[start Text section]

The Threat of Learning

The DEW (Distant Early Warning) line began operation in 1957.  Preparing for the worst, we built a series of radar stations that lay along the Arctic Circle. The DEW was supposed to provide the maximum possible time to prepare for a nuclear bomber attack from the Soviet Union. Yet we’ll never know how well it might have worked.

Like the radar stations, we all have internal DEW lines that provide alerts. Unfortunately, they’re still wired to a binary world of eat or be et {sic}. In that world, newness = threat. New physical conditions, new weather, new situations, even new ideas. Therein lies the rub. Our brains, still beautifully programmed for survival, have a default setting that sends a message: This new thing might signal a threat or it might not. WHY TAKE THE CHANCE?

So we stay in dysfunctional relationships, corrosive jobs, neighborhoods we no longer enjoy. Eventually, these situations lead to so much genuine pain that we either choose the discomfort of change or abide in pain. Maybe paying attention to discomfort is a way to prevent pain. Not just physical pain, but emotional and even spiritual pain as well.

Leadership and Discomfort

We think of supervisors, parents, teachers, clergy as leaders. I suggest that leadership is a way of being, regardless of age or position. That way of being thrives on vulnerability (another word for courage), which brings discomfort through embracing possibilities. This is not about abandoning what we’re doing but about enriching it through fearless curiosity.

[end Text section]
[start Data extract]

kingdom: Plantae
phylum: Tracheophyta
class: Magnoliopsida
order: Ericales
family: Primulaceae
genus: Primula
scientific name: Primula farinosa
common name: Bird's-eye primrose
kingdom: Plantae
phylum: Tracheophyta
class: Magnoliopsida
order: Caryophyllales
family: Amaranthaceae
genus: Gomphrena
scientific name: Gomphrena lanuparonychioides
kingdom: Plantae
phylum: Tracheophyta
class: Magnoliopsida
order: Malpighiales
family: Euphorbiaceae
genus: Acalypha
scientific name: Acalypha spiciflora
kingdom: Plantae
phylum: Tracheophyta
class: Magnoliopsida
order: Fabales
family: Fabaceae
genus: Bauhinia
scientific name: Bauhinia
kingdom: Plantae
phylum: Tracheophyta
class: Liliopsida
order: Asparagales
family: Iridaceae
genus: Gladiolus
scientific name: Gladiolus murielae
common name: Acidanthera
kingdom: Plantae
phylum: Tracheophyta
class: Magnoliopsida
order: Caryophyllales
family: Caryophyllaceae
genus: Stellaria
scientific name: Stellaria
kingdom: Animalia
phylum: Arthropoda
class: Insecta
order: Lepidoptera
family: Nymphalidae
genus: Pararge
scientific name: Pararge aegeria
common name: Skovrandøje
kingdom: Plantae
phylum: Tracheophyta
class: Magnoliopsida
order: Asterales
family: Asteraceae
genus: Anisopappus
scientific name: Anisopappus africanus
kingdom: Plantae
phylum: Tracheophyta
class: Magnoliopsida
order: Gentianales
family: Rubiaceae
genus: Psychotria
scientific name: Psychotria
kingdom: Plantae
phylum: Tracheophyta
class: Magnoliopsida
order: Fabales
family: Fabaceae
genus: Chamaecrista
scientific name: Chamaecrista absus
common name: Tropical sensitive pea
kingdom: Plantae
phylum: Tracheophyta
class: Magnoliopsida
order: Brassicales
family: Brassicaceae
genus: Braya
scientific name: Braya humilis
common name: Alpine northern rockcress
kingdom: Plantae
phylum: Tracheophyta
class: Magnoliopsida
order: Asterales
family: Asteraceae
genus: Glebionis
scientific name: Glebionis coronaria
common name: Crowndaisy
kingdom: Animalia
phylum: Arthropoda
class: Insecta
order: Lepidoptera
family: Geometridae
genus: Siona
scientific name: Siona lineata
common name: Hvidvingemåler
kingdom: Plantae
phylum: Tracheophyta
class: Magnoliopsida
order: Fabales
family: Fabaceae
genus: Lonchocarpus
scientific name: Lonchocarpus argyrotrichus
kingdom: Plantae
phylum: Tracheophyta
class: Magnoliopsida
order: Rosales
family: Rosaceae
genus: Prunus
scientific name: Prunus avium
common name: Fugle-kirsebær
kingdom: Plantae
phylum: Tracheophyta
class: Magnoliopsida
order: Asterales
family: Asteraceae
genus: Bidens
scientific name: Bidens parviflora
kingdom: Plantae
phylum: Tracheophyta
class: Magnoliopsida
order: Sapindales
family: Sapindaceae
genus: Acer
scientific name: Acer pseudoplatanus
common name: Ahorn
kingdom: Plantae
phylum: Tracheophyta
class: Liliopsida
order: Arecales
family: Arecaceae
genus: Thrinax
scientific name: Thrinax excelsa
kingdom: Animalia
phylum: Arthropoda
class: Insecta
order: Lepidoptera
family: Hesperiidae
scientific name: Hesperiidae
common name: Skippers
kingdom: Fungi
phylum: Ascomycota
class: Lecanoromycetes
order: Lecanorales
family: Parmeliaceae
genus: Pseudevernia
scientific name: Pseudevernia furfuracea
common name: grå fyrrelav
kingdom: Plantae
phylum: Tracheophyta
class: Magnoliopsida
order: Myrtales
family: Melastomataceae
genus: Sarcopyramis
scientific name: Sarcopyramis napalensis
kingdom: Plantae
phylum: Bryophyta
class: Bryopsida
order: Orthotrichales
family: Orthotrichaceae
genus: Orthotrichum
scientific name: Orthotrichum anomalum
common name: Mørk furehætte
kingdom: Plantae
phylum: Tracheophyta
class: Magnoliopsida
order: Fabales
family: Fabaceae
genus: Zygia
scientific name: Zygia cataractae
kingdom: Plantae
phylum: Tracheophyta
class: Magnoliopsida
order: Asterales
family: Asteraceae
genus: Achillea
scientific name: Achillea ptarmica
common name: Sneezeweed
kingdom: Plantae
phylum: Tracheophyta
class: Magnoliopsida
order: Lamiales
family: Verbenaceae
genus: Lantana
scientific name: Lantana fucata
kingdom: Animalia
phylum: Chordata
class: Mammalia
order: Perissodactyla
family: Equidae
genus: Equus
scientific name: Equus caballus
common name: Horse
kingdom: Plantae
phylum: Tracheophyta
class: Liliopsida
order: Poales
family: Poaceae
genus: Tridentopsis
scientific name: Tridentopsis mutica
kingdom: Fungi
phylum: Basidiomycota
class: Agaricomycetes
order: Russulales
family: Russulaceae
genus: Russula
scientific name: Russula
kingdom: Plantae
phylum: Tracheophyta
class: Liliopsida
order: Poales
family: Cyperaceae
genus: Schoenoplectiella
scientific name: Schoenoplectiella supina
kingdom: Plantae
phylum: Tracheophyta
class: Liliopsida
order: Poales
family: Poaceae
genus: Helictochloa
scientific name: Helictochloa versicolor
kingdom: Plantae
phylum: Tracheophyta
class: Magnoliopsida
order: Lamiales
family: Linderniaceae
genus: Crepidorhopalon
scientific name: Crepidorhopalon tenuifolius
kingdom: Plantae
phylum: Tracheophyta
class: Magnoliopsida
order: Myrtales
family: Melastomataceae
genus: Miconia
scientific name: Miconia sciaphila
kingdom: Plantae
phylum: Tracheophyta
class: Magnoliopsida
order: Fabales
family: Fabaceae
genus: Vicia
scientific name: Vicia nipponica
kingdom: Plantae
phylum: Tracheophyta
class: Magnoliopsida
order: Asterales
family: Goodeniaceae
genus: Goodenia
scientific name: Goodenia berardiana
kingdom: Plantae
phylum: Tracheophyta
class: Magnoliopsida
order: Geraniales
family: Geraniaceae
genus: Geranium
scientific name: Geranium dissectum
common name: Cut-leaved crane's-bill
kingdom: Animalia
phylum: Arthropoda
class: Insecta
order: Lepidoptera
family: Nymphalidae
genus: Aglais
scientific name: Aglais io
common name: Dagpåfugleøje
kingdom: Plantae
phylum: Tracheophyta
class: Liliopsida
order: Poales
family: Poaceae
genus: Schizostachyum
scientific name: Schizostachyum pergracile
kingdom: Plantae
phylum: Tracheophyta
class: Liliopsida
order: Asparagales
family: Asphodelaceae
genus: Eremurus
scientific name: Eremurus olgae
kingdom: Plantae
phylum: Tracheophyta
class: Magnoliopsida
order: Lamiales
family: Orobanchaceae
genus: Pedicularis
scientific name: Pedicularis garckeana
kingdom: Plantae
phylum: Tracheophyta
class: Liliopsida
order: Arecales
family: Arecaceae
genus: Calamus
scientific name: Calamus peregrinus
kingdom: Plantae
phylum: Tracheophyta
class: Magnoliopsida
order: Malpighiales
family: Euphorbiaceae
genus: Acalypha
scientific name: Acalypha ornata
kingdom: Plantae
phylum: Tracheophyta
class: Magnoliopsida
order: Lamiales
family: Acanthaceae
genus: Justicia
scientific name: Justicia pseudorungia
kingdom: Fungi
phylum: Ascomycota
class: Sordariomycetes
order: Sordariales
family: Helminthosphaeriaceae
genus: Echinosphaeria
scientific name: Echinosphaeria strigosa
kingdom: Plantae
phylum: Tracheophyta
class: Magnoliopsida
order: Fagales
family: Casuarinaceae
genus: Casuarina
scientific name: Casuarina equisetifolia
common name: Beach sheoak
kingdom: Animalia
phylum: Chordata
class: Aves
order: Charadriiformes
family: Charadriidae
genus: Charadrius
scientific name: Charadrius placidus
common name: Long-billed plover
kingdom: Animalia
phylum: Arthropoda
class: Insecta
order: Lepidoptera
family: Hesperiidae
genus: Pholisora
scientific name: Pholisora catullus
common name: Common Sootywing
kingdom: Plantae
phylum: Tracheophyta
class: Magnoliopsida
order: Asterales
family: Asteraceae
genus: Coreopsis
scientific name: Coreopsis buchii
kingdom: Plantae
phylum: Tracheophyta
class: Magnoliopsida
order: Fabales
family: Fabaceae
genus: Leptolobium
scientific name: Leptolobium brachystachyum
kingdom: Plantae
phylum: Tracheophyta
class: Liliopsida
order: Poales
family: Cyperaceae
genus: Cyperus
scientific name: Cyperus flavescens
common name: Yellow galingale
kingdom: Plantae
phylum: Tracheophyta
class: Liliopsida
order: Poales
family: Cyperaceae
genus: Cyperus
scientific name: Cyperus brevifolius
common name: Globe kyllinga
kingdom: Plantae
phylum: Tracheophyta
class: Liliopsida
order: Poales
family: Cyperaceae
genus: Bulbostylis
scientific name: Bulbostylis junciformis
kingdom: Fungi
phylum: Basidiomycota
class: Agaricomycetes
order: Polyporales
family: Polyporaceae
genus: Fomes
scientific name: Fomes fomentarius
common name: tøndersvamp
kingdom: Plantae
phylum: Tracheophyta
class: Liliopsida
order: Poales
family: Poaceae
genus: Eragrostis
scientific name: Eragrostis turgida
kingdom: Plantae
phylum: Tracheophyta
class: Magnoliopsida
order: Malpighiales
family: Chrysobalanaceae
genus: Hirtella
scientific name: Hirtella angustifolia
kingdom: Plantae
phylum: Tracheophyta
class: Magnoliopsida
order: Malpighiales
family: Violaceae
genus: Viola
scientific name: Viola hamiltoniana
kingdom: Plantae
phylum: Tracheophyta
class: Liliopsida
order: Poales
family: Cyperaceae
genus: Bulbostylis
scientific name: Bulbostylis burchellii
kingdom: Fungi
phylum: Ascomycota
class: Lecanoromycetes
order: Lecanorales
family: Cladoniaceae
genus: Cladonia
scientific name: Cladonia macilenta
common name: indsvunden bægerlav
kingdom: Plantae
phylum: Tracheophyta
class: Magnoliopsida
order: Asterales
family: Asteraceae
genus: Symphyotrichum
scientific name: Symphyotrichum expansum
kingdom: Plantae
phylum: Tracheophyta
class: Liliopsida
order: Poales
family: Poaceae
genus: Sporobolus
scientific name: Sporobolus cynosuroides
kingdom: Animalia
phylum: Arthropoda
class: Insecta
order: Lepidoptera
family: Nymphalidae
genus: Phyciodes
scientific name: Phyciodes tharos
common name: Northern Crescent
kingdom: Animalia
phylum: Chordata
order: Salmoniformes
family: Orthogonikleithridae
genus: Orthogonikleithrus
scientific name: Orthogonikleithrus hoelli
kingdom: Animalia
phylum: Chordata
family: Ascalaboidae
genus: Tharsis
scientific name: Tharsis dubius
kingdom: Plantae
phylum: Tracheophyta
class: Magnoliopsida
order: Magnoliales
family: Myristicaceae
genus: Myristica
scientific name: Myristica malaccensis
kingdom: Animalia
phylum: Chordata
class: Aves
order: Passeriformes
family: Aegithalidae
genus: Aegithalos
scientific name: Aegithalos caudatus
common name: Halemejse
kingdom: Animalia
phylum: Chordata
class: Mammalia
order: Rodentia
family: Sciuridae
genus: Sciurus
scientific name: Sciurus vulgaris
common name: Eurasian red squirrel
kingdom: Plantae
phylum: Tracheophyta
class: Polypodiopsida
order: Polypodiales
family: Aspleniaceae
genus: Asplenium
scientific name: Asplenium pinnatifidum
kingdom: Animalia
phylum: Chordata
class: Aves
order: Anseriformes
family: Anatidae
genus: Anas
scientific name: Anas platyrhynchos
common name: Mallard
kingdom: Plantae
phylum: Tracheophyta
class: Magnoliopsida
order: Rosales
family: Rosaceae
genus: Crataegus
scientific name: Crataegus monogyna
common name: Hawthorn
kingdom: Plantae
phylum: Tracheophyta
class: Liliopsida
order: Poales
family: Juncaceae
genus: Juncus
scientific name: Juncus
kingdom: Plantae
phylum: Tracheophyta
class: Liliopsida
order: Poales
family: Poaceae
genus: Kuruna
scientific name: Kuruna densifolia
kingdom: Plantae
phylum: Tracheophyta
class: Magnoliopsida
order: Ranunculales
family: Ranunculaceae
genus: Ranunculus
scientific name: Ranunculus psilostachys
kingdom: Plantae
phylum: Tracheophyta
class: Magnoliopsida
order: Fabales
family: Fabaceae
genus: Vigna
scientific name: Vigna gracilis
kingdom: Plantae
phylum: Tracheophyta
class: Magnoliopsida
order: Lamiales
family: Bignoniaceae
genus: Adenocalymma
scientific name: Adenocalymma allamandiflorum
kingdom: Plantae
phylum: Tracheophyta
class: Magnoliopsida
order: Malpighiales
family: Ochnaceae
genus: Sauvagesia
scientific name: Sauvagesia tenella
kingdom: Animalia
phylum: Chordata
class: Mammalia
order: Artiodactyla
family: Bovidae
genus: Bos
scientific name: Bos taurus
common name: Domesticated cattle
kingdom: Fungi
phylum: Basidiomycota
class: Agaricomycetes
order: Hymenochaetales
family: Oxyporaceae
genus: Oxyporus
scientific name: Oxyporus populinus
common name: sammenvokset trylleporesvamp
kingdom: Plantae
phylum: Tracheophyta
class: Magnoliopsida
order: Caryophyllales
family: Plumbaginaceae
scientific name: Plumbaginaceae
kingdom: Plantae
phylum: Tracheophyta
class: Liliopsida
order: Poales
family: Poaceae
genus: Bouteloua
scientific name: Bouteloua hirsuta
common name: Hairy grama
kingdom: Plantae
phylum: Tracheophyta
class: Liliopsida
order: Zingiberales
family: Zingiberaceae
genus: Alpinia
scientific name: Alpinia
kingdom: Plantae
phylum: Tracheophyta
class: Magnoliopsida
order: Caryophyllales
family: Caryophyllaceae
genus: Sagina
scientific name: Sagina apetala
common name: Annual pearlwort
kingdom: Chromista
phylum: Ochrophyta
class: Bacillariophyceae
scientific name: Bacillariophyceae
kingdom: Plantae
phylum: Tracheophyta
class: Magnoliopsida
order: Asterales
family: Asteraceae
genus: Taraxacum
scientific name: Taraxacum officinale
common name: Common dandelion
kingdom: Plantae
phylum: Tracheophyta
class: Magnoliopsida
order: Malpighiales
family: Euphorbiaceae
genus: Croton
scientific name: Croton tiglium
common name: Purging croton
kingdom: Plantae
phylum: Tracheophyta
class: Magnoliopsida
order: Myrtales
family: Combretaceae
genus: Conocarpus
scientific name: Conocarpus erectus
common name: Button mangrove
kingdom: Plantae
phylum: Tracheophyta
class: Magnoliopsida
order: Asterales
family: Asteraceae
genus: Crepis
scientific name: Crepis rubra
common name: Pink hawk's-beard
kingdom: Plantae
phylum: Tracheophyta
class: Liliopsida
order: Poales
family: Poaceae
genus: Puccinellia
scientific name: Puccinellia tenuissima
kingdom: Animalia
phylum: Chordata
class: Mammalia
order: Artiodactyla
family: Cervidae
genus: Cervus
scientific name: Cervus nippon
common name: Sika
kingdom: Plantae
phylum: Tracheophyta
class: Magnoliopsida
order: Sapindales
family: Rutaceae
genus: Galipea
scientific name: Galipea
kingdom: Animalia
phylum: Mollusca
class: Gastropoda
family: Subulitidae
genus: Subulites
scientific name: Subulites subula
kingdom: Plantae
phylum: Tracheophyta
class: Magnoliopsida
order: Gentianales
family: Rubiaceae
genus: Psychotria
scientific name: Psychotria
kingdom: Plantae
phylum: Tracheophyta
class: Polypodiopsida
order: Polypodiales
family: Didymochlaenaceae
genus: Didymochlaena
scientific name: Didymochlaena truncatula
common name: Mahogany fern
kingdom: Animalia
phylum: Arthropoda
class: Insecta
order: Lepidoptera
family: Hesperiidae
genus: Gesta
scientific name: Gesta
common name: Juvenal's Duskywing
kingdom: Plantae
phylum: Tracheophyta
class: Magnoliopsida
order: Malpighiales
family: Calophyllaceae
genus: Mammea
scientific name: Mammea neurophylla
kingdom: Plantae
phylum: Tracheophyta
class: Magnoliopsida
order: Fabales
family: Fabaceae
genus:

[end Data extract]

**Required tasks**
- a) Shorten the paragraph beginning "The DEW (Distant Early Warning) line" from the text on the threat of learning into a bulleted list that keeps its main facts.
- b) Please write out everything from "So we stay in" down to "through fearless curiosity." in the text on the threat of learning, word for word.

**Results of the exercise**
- a)
- The DEW (Distant Early Warning) line began operation in 1957.
- It was a series of radar stations built along the Arctic Circle.
- It was meant to give the maximum possible time to prepare for a nuclear bomber attack from the Soviet Union.
- How well it might have worked will never be known.

- b)
So we stay in dysfunctional relationships, corrosive jobs, neighborhoods we no longer enjoy. Eventually, these situations lead to so much genuine pain that we either choose the discomfort of change or abide in pain. Maybe paying attention to discomfort is a way to prevent pain. Not just physical pain, but emotional and even spiritual pain as well.

Leadership and Discomfort

We think of supervisors, parents, teachers, clergy as leaders. I suggest that leadership is a way of being, regardless of age or position. That way of being thrives on vulnerability (another word for courage), which brings discomfort through embracing possibilities. This is not about abandoning what we’re doing but about enriching it through fearless curiosity.